Мне долгое время хотелось лишь одного — как можно раньше лечь в постель и лежать, лежать. Но времени на подобные глупости у меня не было, столько всего надо успеть, на мне ведь лежали заботы о домашнем хозяйстве, дочери-подростке и ее отце. Я готовил еду, ходил за покупками, прибирал, стирал, помогал дочери делать уроки. Дни заполнялись делами, и вечера тоже, и порой, все чаще и чаще, еще и ночи. Я сидел за письменным столом. Я никак не мог дописать то, что начал, оно не дописывалось, но длилось и продолжало своей волей держать меня в напряжении и работе, даже когда я укладывался: слова и фразы бежали строкой, будто на внешней стороне век кто-то писал, веки были копировальной бумагой, по которой проступал ярко-белый текст. Слова и фразы не давали мне уснуть, они загорались, словно кто-то невидимый включал и выключал свет, они врывались в мою голову и горели в ней, словно были наполнены значением, глубинным смыслом, их набиралось на целую книгу. Я должен был записать их. Я вставал, зажигал настольную лампу и записывал слова, списывал их со счета, но едва я тушил свет и закрывал глаза, как слова появлялись вновь, не знаю откуда. Я понимал, что текст — моя работа и он нужен мне, мне непременно нужно прикрепить его к бумаге. И я вновь включал свет, вылезал из кровати, спускался в кабинет и усаживался за письменный стол. Но нет. Я не мог вспомнить предложения, или они оказывались никудышными, бессвязная невнятная бессмыслица. Такое в дело не пустишь. Было четыре или пять утра. Во второй или третий раз я думал: пора лечь спать.
Ночной дом.
Стоящий на отшибе белый двухэтажный дом с большим садом, с чердачным окошком под острым коньком крыши, сквозь расколотое стекло туда-сюда пробираются летучие мыши, он слышит шорох их крыльев по ночам, даже когда спит. Они летают по дому и по его снам, это его не пугает, наоборот, придает уверенности, защищенности.

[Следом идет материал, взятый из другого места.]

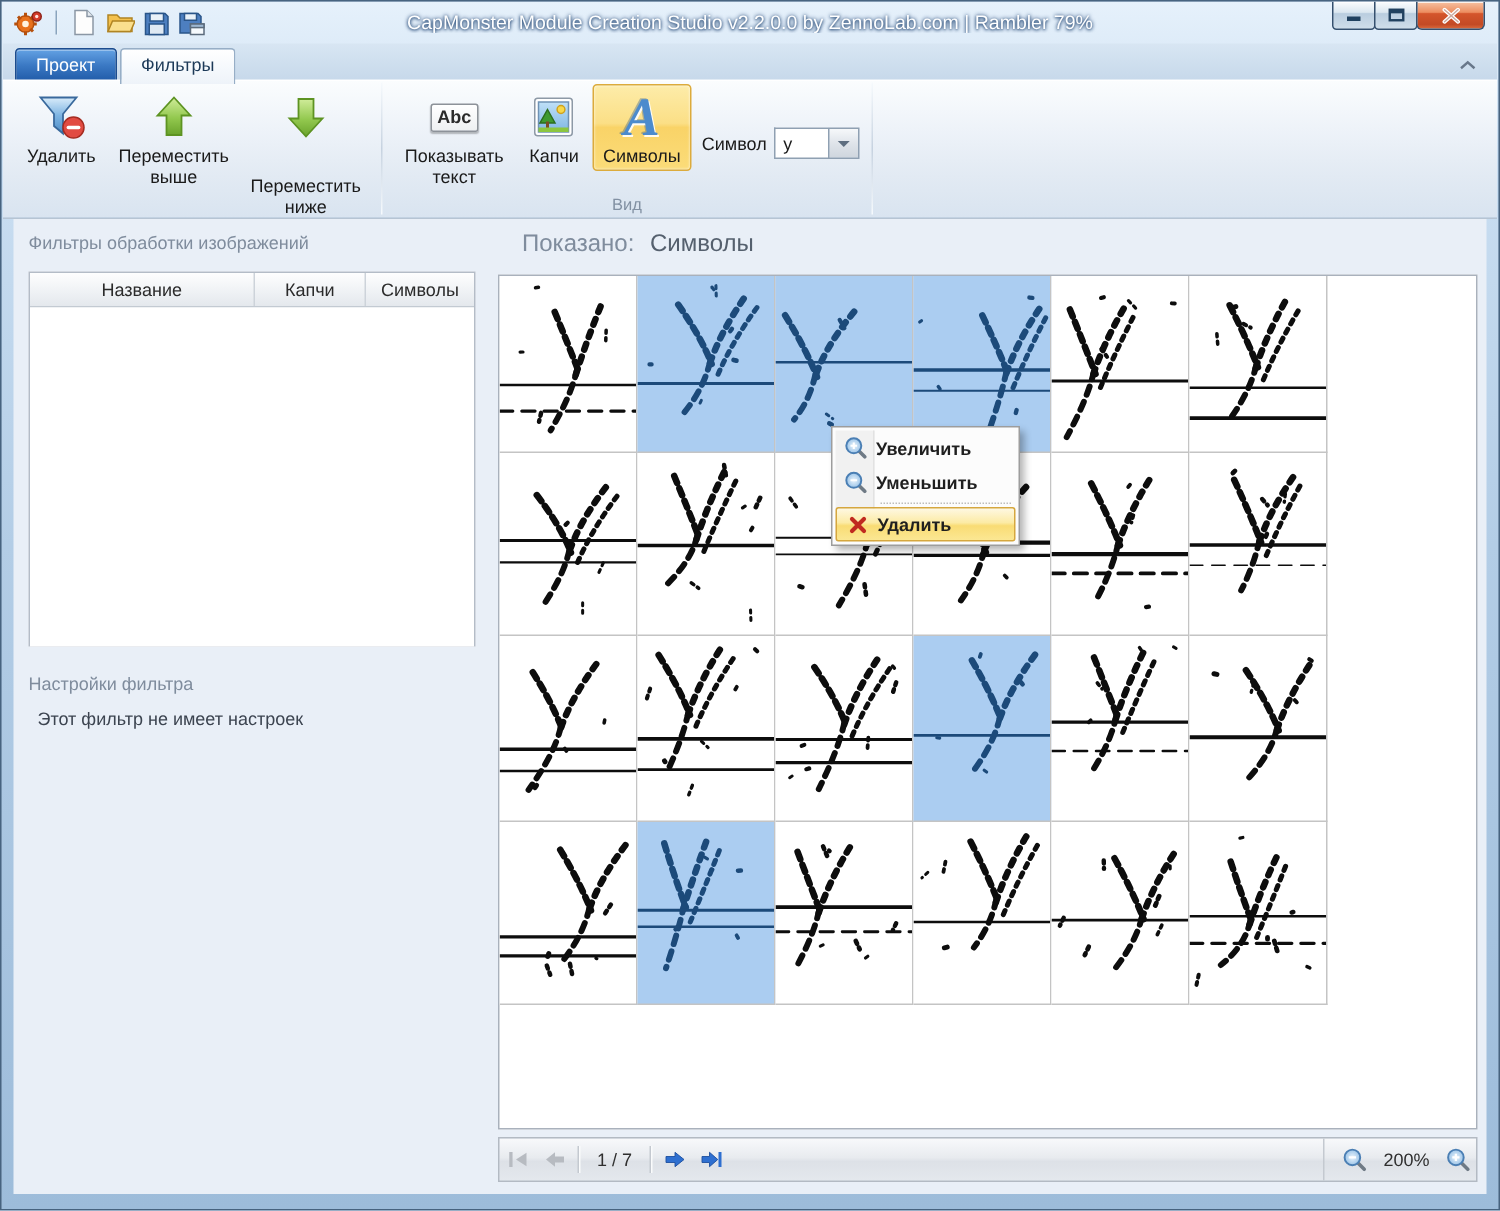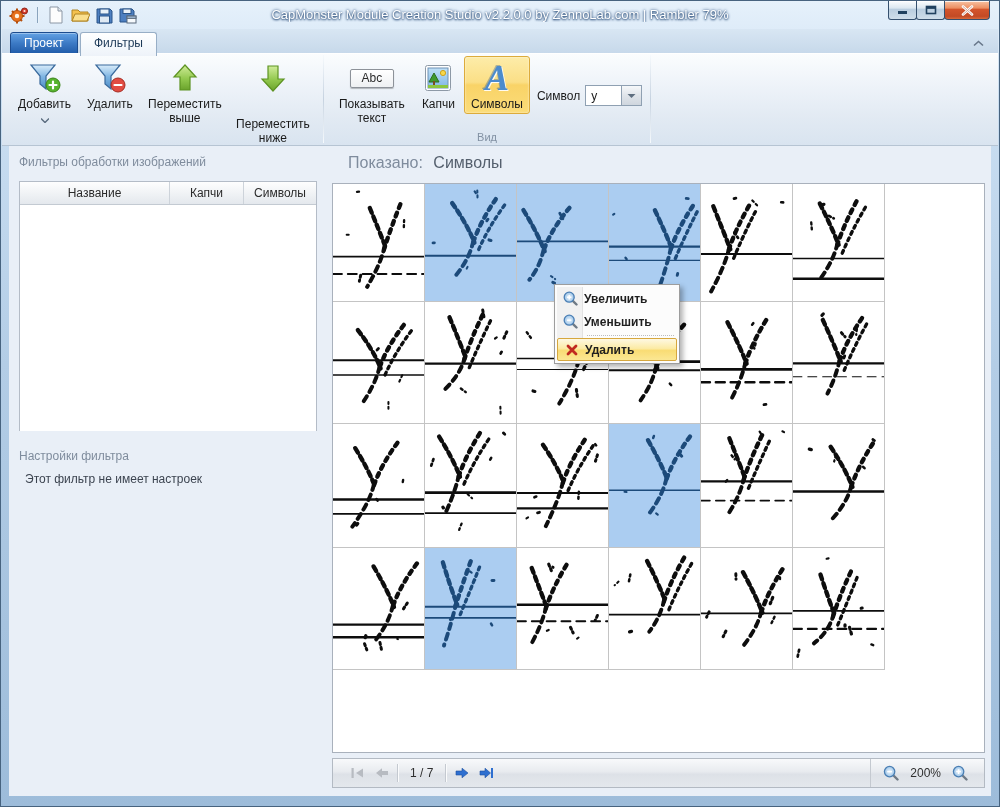--- a/index.html
+++ b/index.html
@@ -39,22 +39,22 @@
   .rgroup{display:flex;flex-direction:column;padding:2px 4px 0;}
   .rgroup-sep{width:1px;background:linear-gradient(#f6fafd,#c6d2e0 50%,#f6fafd);margin:2px 2px;}
   .rbuttons{display:flex;flex:1;align-items:flex-start;}
   .rbtn{display:flex;flex-direction:column;align-items:center;padding:3px 6px 2px;margin:1px;
     font-size:12px;color:#1a1a1a;text-align:center;line-height:14px;border:1px solid transparent;border-radius:3px;}
   .rbtn .ricon{height:36px;display:flex;align-items:center;justify-content:center;margin-bottom:1px;}
   .rbtn.selected{background:linear-gradient(#fdeca9,#fbdf86 45%,#f9d367 50%,#fbdc79);
     border:1px solid #dcab3c;box-shadow:inset 0 0 2px rgba(255,255,255,.8);}
   .rbtn-caret{margin-top:1px;}
   .rgroup-label{text-align:center;font-size:11px;color:#8291a3;padding:2px 0 4px;}
-  .abc-chip{width:44px;height:19px;background:linear-gradient(#ffffff,#eef0f2);border:1px solid #8d9299;border-radius:2px;
-    font-size:12px;font-weight:normal;color:#2b2b2b;display:flex;align-items:center;justify-content:center;
+  .abc-chip{width:32px;height:19px;background:linear-gradient(#ffffff,#eef0f2);border:1px solid #8d9299;border-radius:2px;
+    font-size:12px;font-weight:bold;color:#2b2b2b;display:flex;align-items:center;justify-content:center;
     box-shadow:0 1px 1px rgba(0,0,0,.25);}
   .letterA{font-family:"Liberation Serif",serif;font-style:italic;font-weight:bold;font-size:36px;line-height:34px;
     color:#4c8bcd;text-shadow:1px 1px 0 rgba(255,255,255,.9),-1px -1px 0 rgba(32,80,140,.35);}
   .symbol-combo{display:flex;align-items:center;margin:30px 2px 0 6px;font-size:12px;color:#1a1a1a;}
   .combo-field{width:36px;height:21px;background:#fff;border:1px solid #8fa0b2;border-right:none;
     padding:2px 5px;font-size:12px;line-height:16px;margin-left:5px;}
   .combo-btn{width:21px;height:21px;border:1px solid #8fa0b2;background:linear-gradient(#f6f8fa,#dfe4ea 50%,#cfd6de);
     display:flex;align-items:center;justify-content:center;}
   
   .main{position:absolute;top:145px;left:8px;right:8px;bottom:10px;background:#e9eff7;overflow:hidden;}
@@ -71,21 +71,21 @@
   .shown-label{color:#7f8c9d;}
   .shown-value{color:#55606e;margin-left:6px;}
   .grid-box{position:absolute;left:323px;top:37px;width:653px;height:570px;background:#fff;border:1px solid #a9b1bc;overflow:hidden;}
   .grid-row{display:flex;}
   .cell{height:100%;border-right:1px solid #c4c4c4;border-bottom:1px solid #c4c4c4;background:#fff;overflow:hidden;}
   .grid-row .cell{height:auto;align-self:stretch;}
   .grid-row{align-items:stretch;}
   
   .grid-toolbar{position:absolute;left:323px;top:612px;width:653px;height:30px;
     background:linear-gradient(#f8f9fb,#e8ebef 45%,#dde1e7 55%,#e4e8ed);
-    border:1px solid #b3bac3;display:flex;align-items:center;padding:0 12px;}
+    border:1px solid #b3bac3;display:flex;align-items:center;padding:0 0;}
   .pg-btn{width:24px;height:22px;display:flex;align-items:center;justify-content:center;border-radius:2px;}
   .pg-sep{width:1px;height:18px;background:#c4c9d0;box-shadow:1px 0 0 #fafbfc;margin:0 4px;}
   .pg-label{font-size:12px;color:#2f2f2f;padding:0 8px;}
   .zoom-area{margin-left:auto;display:flex;align-items:center;border-left:1px solid #c4c9d0;padding-left:8px;height:100%;}
   .zoom-label{font-size:12px;color:#2f2f2f;padding:0 7px;}
   
   .ctx-menu{position:absolute;left:545px;top:138px;width:126px;background:#fcfcfc;border:1px solid #9d9d9d;
     box-shadow:3px 3px 5px rgba(0,0,0,.3);z-index:10;padding:2px;}
   .ctx-gutter{position:absolute;left:2px;top:2px;bottom:2px;width:26px;background:#f1f1f1;border-right:1px solid #e2e2e2;}
   .ctx-item{position:relative;display:flex;align-items:center;height:23px;font-size:12px;color:#1f1f1f;z-index:1;font-weight:bold;}
@@ -200,35 +200,20 @@
             </linearGradient>
         <radialGradient id="lensG">
               <stop offset="0" stop-color="#eaf4fc"></stop>
               <stop offset="1" stop-color="#9cc4e8"></stop>
             </radialGradient>
       </defs>
         </svg>
 
       <div class="rgroup">
         <div class="rbuttons">
-          <div class="rbtn">
-            <span class="ricon">
-              <svg width="34" height="32" viewBox="0 0 34 32">
-                <path d="M3,3 h24 l-9,11 v13 l-6,-5 v-8 z" fill="url(#funnelG)" stroke="#39699c" stroke-width="1.2"></path>
-                <circle cx="25" cy="23" r="7" fill="#57b32e" stroke="#3b8418"></circle>
-                <path d="M25,19.5 v7 M21.5,23 h7" stroke="#fff" stroke-width="2.2" stroke-linecap="round"></path>
-              </svg>
-            </span>
-            <span>Добавить</span>
-            <span class="rbtn-caret">
-              <svg width="8" height="5" viewBox="0 0 8 5">
-                  <path d="M0,0.5 L4,4.5 L8,0.5" fill="none" stroke="#5a6b7e" stroke-width="1.4"></path>
-                </svg>
-            </span>
-          </div>
           <div class="rbtn">
             <span class="ricon">
               <svg width="34" height="32" viewBox="0 0 34 32">
                 <path d="M3,3 h24 l-9,11 v13 l-6,-5 v-8 z" fill="url(#funnelG)" stroke="#39699c" stroke-width="1.2"></path>
                 <circle cx="25" cy="23" r="7" fill="#e14b42" stroke="#a52c22"></circle>
                 <path d="M21.5,23 h7" stroke="#fff" stroke-width="2.2" stroke-linecap="round"></path>
               </svg>
             </span>
             <span>Удалить</span>
           </div>

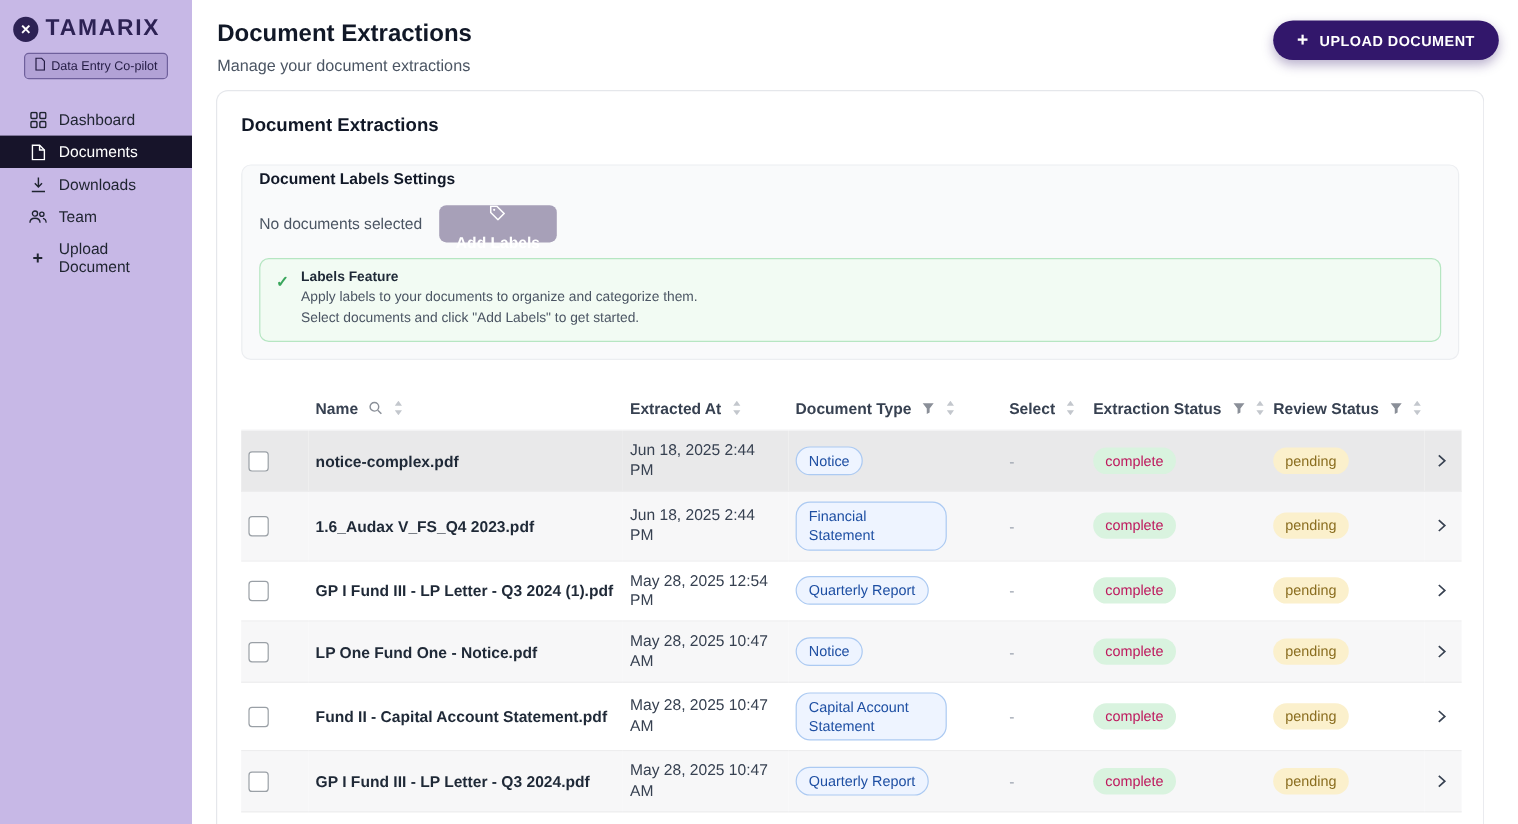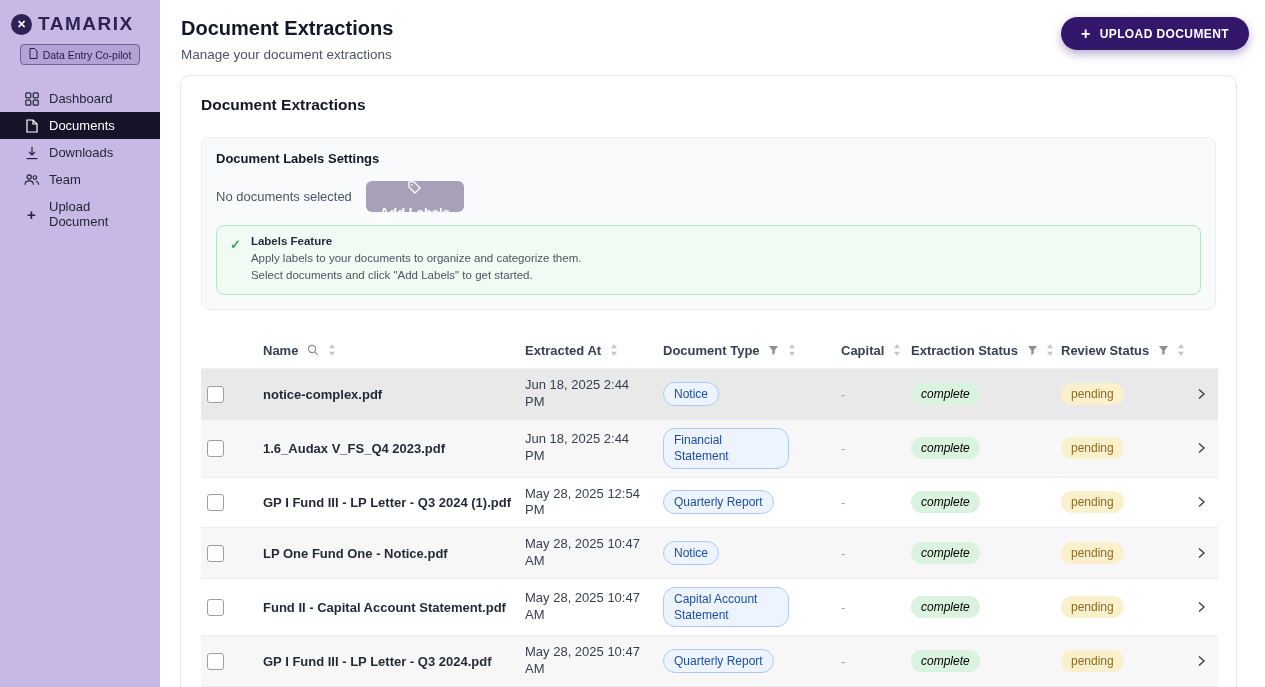--- a/index.html
+++ b/index.html
@@ -39,21 +39,21 @@
     display:flex; align-items:center; gap:9px; cursor:pointer;
     box-shadow:0 4px 10px rgba(50,23,107,.35); }
   .upload-btn .plus-glyph { font-size:16px; font-weight:600; }
 
   .card { margin-left:20px; margin-right:28px; flex:1; background:#fff;
     border:1px solid #e5e7eb; border-bottom:none; border-radius:10px 10px 0 0; padding:20px; }
   .card-title { margin:0; font-size:15.5px; font-weight:700; color:#111827; }
 
   
   .labels-panel { margin-top:23px; background:#f9fafb; border:1px solid #eceef1;
-    border-radius:8px; padding:13px 14px 14px; }
+    border-radius:8px; padding:3px 14px 14px; }
   .lp-title { margin:0 0 15px; font-size:13px; font-weight:700; color:#111827; }
   .lp-row { display:flex; align-items:center; gap:14px; }
   .lp-text { font-size:13px; color:#4b5563; }
   .add-labels-btn { background:#a7a0b8; color:#fff; border:none; border-radius:6px; height:31px;
     padding:0 14px; font-size:13px; font-weight:600; display:flex; align-items:center; gap:8px; cursor:pointer;flex-direction:column; }
   .alert { margin-top:13px; background:#f2fbf3; border:1px solid #b6e6c2; border-radius:8px;
     padding:9px 13px 11px; display:flex; gap:10px; align-items:flex-start; }
   .alert-check { color:#3aa65c; font-size:13px; font-weight:700; margin-top:2px; }
   .alert-title { font-size:11.5px; font-weight:700; color:#1f2937; margin-bottom:3px; }
   .alert-line { font-size:11.5px; color:#4b5563; line-height:1.45; }
@@ -65,21 +65,21 @@
     padding:9px 6px; border-bottom:1px solid #f1f1f2; white-space:nowrap; }
   .hicn { margin-left:5px; vertical-align:-1px; display:inline-block; }
   tbody tr { border-bottom:1px solid #ededee; }
   tbody tr:nth-child(even) { background:#f7f7f8; }
   tbody tr.row-hover { background:#e9e9ea; }
   tbody td { padding:8px 6px; font-size:13px; color:#374151; vertical-align:middle; height:50px; }
   .doc-name { font-weight:700; color:#1f2937; }
   .cell-date { line-height:1.3; display:inline-block; }
   .pill { display:inline-block; padding:3px 10px; border-radius:12px; font-size:12px; line-height:1.35; }
   .pill-type { background:#eef4ff; border:1px solid #accaf2; color:#1e4fa3; max-width:126px; }
-  .pill-complete { background:#d9f3df; color:#000000;font-style:italic; }
+  .pill-complete { background:#d9f3df; color:#be185d; }
   .pill-pending { background:#fbf0cc; color:#8a6d1f; }
   .dash { color:#9ca3af; }
   .cb { appearance:none; -webkit-appearance:none; width:17px; height:17px; margin:0;
     border:1.5px solid #9aa0a6; border-radius:3px; background:#fff; cursor:pointer; display:block; }
   .chev { display:flex; justify-content:flex-end; padding-right:4px; }
 </style>
 </head>
 <body>
 
 <div class="app">
@@ -228,21 +228,21 @@
                 <span>Document Type</span>
                 <span class="hicn"><svg width="11" height="11" viewBox="0 0 12 12">
                       <path d="M1 1.2h10L7.3 5.8v3.7l-2.6 1.3V5.8z" fill="#8a8f98"></path>
                     </svg></span>
                 <span class="hicn"><svg width="8" height="12" viewBox="0 0 8 12">
                       <path d="M4 0l3 4.2H1z" fill="#c3c7cd"></path>
                       <path d="M4 12L1 7.8h6z" fill="#c3c7cd"></path>
                     </svg></span>
               </th>
               <th>
-                <span>Capital</span>
+                <span>Select</span>
                 <span class="hicn"><svg width="8" height="12" viewBox="0 0 8 12">
                       <path d="M4 0l3 4.2H1z" fill="#c3c7cd"></path>
                       <path d="M4 12L1 7.8h6z" fill="#c3c7cd"></path>
                     </svg></span>
               </th>
               <th>
                 <span>Extraction Status</span>
                 <span class="hicn"><svg width="11" height="11" viewBox="0 0 12 12">
                       <path d="M1 1.2h10L7.3 5.8v3.7l-2.6 1.3V5.8z" fill="#8a8f98"></path>
                     </svg></span>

Зацепившись когтями за поперечную балку и сложив крылья, они повисают вниз головой и таращат глаза, они присматривают за домом. Высокий дом с крутой шиферной крышей напоминает башню. Дом кажется заброшенным, настолько он старый и ветхий, холодный, насквозь продуваемый, маленькие комнатки со многими окошками — дом будто продырявлен во всех местах, наверху и внизу. Этажи связаны лестницей. Ночью он слышит ее шаги, она возвращается домой. Сначала открывается входная дверь, тихо звякает стекло, потом дверь захлопывается, затем шаги по лестнице, быстрые, легкие, осторожные. Это звук возвращения домой. Он выключает лампу на тумбочке, прикрывает глаза и прислушивается к звукам в соседней комнате. Она переодевается. Старшая дочь ложится спать. По его усталому телу пробегает дрожь, холодная или горячая, будто его окатили водой — таково ощущение полного, совершенного счастья. Она спит. И он тонет в ее сне и в тишине дома. Ночной дом, что он о нем знает? О быстром шорохе крыльев. О каплях дождя, падающих на оконное стекло, о ветре в верхушках деревьев, об ощущении, что в комнате кто-то есть, но он этого не замечает. Что ему снилось? Лист плотной грубой бумаги с органическими буквами, маленькими проростками, не то застывшими, не то засушенными прессом уплощенными цветами, колосками или зернами, только черного цвета, неразборчивые и прекрасные, непостижимой красоты буква за буквой, строка за строкой. Ненаписанная книга.
Ему снилась ненаписанная книга. Книга, в которой будет все.
Большая всеобъемлющая книга, он мечтал о ней даже днем, прибираясь в доме, стирая одежду и развешивая ее на веревке, в машине за рулем и садясь за письменный стол. Все время его мечты занимала книга, которую невозможно написать.
Он писал фрагменты, заметки, соображения, сделал несколько вариантов пролога и какие-то куски. Извел на эти записи не один блокнот.
Блокноты — мечта о книге.
Хеннинг пишет: «Это стихотворение получилось у меня неудачным. Я неудачник. Неудачник во всем».
Это, то, всё — нет, я так не могу.
Я сдаюсь. Сегодня воскресенье, восьмое апреля, сегодня моя работа остановилась, всё вот-вот пойдет прахом — я сам, книга и вообще всё.
Восьмое апреля, воскресенье. Человек встает. Умывается холодной водой, одевается, та же самая одежда, каждый день. Человек работает. Апрель, сентябрь, день и ночь. Человек пытается воссоздать обычный день, отчаянные старания описать самый что ни на есть обыкновенный день, но нет, не получается. Человек сдается. Переодевается в выстиранную и выглаженную белую рубашку и чистые брюки, обувается в лучшие ботинки. Человек готов низко пасть.